Osipova has been a passionate voice of dissent against Russian President Vladimir Putin’s regime. Her life as a radical began in 2002 after Moscow’s Dubrovka Theater hostage crisis during the Second Chechen War. “That was when I realized I couldn’t stay silent any longer,” Osipova told Meduza in 2022. “I took a piece of poster board and wrote on it: ‘Mr. President, change course immediately!’”

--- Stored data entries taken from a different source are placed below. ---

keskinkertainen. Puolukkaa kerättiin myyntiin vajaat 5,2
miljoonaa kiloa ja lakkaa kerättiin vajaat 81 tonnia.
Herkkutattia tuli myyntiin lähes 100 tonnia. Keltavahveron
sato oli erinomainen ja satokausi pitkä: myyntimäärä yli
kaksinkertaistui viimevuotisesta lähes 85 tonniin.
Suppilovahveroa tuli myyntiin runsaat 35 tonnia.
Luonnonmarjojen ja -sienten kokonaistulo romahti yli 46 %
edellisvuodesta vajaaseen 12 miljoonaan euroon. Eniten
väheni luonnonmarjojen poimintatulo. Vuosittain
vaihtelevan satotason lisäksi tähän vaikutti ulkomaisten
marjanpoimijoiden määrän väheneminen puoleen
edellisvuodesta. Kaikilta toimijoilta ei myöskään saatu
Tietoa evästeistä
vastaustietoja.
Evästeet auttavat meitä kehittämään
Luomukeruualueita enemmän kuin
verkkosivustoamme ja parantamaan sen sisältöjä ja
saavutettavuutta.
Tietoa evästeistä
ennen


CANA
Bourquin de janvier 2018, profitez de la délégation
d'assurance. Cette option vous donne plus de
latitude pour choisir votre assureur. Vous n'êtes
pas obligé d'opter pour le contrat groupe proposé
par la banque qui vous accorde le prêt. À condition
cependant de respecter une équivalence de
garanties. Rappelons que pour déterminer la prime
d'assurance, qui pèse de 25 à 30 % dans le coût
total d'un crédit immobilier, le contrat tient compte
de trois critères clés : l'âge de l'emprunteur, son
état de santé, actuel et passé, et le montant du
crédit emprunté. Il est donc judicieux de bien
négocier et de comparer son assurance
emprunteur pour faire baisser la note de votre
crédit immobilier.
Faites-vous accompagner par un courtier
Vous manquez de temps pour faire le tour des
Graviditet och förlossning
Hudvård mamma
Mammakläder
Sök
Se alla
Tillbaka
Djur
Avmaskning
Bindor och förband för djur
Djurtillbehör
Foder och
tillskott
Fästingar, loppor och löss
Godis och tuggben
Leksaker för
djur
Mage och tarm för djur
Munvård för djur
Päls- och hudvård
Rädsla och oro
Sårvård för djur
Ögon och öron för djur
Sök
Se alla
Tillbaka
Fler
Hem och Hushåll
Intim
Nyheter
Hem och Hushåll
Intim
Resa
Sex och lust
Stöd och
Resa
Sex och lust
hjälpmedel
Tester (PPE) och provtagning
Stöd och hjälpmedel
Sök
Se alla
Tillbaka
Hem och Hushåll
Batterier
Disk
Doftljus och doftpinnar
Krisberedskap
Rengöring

Since then, Osipova has been arrested and fined multiple times. In 2022, a video of her being taken into custody by Russian police in riot gear for holding up anti-war placards in public spread across social media.
Osipova, who has been called “the conscience of St. Petersburg,” survived the Nazis’ 872-day military siege of the city formerly known as Leningrad when she was a child. She went on to study art, and eventually to teach it in St. Petersburg.
“What could be worse than what is happening?” Osipova told Agence France-Presse, speaking about the protest-related arrests that have plagued Russia since a law forbidding this activism was put in place. “This is my country, my homeland, why can’t I speak?”
According to Foreign Affairs, over 20,000 people were detained in 2022 on political grounds, “mainly for expressing antiwar sentiment in public.” Some 378 have been criminally prosecuted; 51 of them have been sentenced.
Osipova’s exhibition opened on January 31 and was meant to run through February 24, a date meant to mark the one-year anniversary of Russia’s invasion of Ukraine.